Llegando a una rotonda me encontré a varios corredores atrapados entre los coches, entre los carruajes tirados por caballos y todos querían pasar. Me quede allí parado mirando el lamentable caos. Un peligro para los bikers. Subías hacia la meta y te encontrabas con cruces, en calles estrechas, que te salían coches, y apenas te quedaba sitio para esquivarlos, y un poco antes de llegar, me encuentro con una cabalgata de caballos y no dejaban pasar a ningún biker. Y después, el carril habilitado para pasar los corredores estaba lleno de público. ¡Al final se pudo llegar entero! Cuando me reuní con mis amigos en una calle de acceso a la meta pude ver a los bikers intentando llegar entre los coches. Corredores, coches y peligro para el más débil. Apenas tenían sitio para rodar pero para los coches todo el espacio que querían y más. La plaza se quedo pequeña y los corredores y familiares se tenían que buscar algún lugar para comer y beber cruzando calles en continua circulación de coches. Hubo un cierto desorden y todo por no cerrar unas calles por unas horas. No hubiera sido ningún drama cerrar algunas calles. Tanto que se habla de movilidad y de quitar los coches del centro de las ciudades; pero al final… las calles son para los coches. ¡Las bicicletas no caben! Y juntar dos actos en un mismo lugar y por las mismas calles…. ¿Acaso una fiesta de la bicicleta con casi 700 corredores, mas sus familiares, no merecen mejor trato? ¿Y una o dos bodegas de Sant Sadurni no podían tener la atención con los familiares de los ciclistas ofreciéndoles una vista gratuita por sus instalaciones? Quien tenga oídos que oiga y el que tenga entendimiento que entienda. No vamos a culpar a los organizadores. Ellos hicieron lo que las autoridades del pueblo les mandaron.
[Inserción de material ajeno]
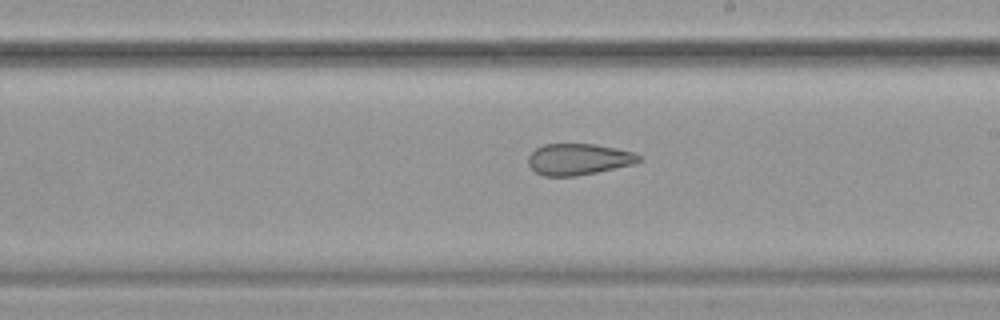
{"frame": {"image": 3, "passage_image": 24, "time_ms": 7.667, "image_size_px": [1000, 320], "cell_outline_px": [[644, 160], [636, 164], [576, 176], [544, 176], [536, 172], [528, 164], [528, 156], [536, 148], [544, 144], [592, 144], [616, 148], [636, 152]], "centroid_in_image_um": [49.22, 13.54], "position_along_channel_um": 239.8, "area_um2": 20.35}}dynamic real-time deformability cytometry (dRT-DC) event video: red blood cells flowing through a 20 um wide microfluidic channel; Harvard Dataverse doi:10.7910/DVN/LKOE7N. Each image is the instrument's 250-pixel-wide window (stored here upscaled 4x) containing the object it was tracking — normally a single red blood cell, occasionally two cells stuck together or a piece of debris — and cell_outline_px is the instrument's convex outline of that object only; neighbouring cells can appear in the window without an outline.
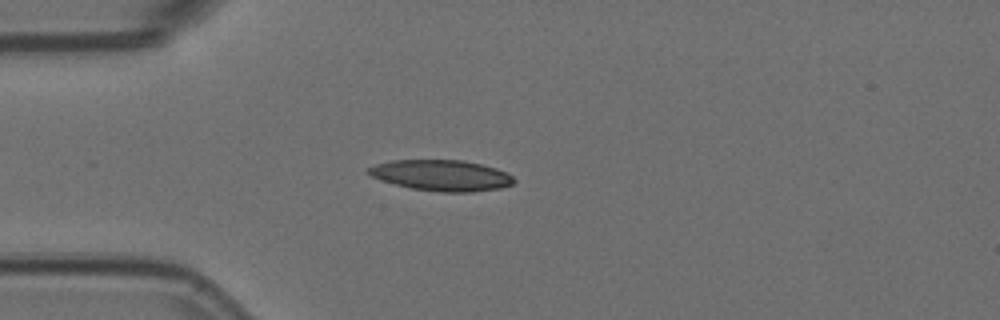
{"species": "Egyptian fruit bat (a non-hibernating species)", "species_latin": "Rousettus aegyptiacus", "temperature_condition": "room temperature", "stored_images_in_passage": 12, "camera_frame_rate_fps": 3000, "um_per_image_px": 0.085, "animal": {"sex": "female"}, "frame": {"image": 1, "passage_image": 2, "time_ms": 0.333, "image_size_px": [1000, 320], "cell_outline_px": [[516, 180], [512, 184], [500, 188], [472, 192], [440, 192], [412, 188], [380, 180], [364, 172], [368, 168], [376, 164], [392, 160], [464, 160], [496, 168], [512, 176]], "centroid_in_image_um": [37.51, 14.9], "position_along_channel_um": 47.5, "area_um2": 26.13}}
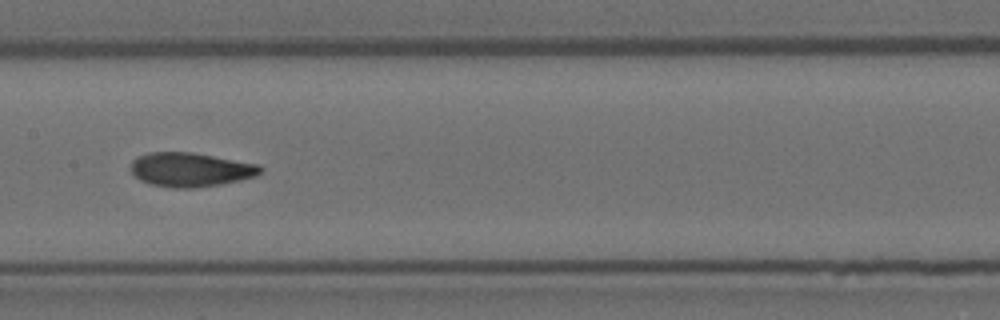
{"frame": {"image": 2, "passage_image": 6, "time_ms": 1.667, "image_size_px": [1000, 320], "cell_outline_px": [[264, 168], [256, 176], [240, 180], [220, 184], [196, 188], [172, 188], [148, 184], [140, 180], [128, 168], [132, 160], [136, 156], [148, 152], [192, 152], [260, 164]], "centroid_in_image_um": [16.16, 14.41], "position_along_channel_um": 191.2, "area_um2": 26.13}}
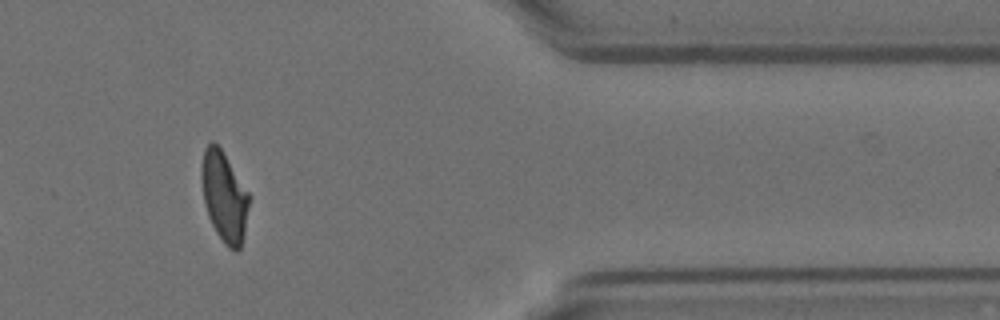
{"frame": {"image": 3, "passage_image": 11, "time_ms": 3.333, "image_size_px": [1000, 320], "cell_outline_px": [[252, 196], [244, 232], [240, 248], [236, 252], [228, 248], [224, 244], [216, 232], [208, 216], [204, 200], [200, 176], [204, 148], [212, 140], [220, 148]], "centroid_in_image_um": [19.08, 16.72], "position_along_channel_um": 392.3, "area_um2": 25.14}}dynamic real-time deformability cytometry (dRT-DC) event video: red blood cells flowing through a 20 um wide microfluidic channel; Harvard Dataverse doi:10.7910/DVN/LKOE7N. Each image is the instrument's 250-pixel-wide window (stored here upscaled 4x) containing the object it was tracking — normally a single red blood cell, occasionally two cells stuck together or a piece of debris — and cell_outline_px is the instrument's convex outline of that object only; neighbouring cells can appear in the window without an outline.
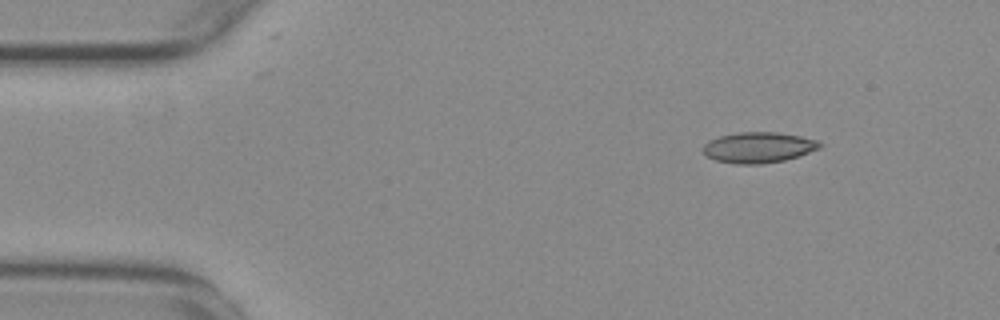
{"species": "common noctule bat (a hibernating species)", "species_latin": "Nyctalus noctula", "temperature_condition": "warm", "stored_images_in_passage": 48, "camera_frame_rate_fps": 3000, "um_per_image_px": 0.085, "animal": {"sex": "female", "body_mass_g": 29.2, "forearm_length_mm": 56.3}, "frame": {"image": 1, "passage_image": 1, "time_ms": 0.0, "image_size_px": [1000, 320], "cell_outline_px": [[824, 144], [820, 148], [784, 160], [760, 164], [736, 164], [716, 160], [708, 156], [700, 148], [708, 140], [720, 136], [736, 132], [776, 132], [800, 136], [820, 140]], "centroid_in_image_um": [64.46, 12.52], "position_along_channel_um": 20.5, "area_um2": 20.92}}
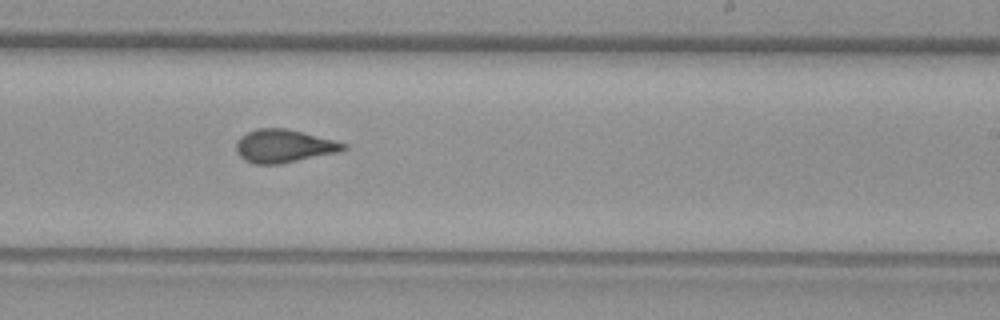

Digamos algo de la pedaleada de Sant Sadurni y de su recorrido. Después de recorrer algunas calles del pueblo del “cava”, los primeros kilómetros fueron para acomodarse a la bici y empezar a entrever lo que más o menos nos esperaba. Los primeros kilómetros fueron rápidos por caminos polvorientos, con piedras, arenilla suelta, pocos tramos técnicos y desgaste físico si querías correr para hacer un buen tiempo. Casi sin darme cuenta, llegue al primer avituallamiento. Pase sin parar y seguí rodando encontrando zonas mas técnicas y tramos mas duros. Fueron unos kilómetros donde la exigencia física fue más alta, mas dura, más calurosa y mas sufrida. Mucha pista y varios senderos. Todos los tramos se fueron haciendo bastante bien ya que no encontré ningún tramo inciclable, exceptuando el paso por la poza de agua al cruzar un riachuelo. Llegamos al segundo avituallamiento y aquí si que pare. Fue necesario. Llevaba un ritmo elevado y tenia que tomármelo con más calma. Después de una breve parada, seguí rodando. Se hicieron algunos senderos más, se pasó por algunos tramos técnicos y más pistas. Ya solo faltaba hacer los kilómetros finales por pistas de polvo, piedras y caminos entre campos de viñedos. Me cruce con algunos bikers de la corta que se lo tomaban con más calma que yo. Después de pasar por las “cavas Codorniu” y entrar en pista de tierra, empecé a notar el cansancio. El fuerte ritmo anterior y el calor me pasaron factura. Mi pedaleo no era tan vivo. Entramos a Sant Sadurni y rodamos por sus calles hasta llegar a la línea de meta.
Personalmente diré que para mí, si no tengo tramos que hacer andando (tramos inciclables) y todo el recorrido lo hago rodando encima de la bicicleta, la pedalada es buena aunque haya sido bastante dura, polvorienta y rompe-piernas. No se si alguien tomara nota de lo escrito en el comienzo de mi crónica pero yo seguiré contando mis vivencias y apostando por la seguridad de los ciclistas.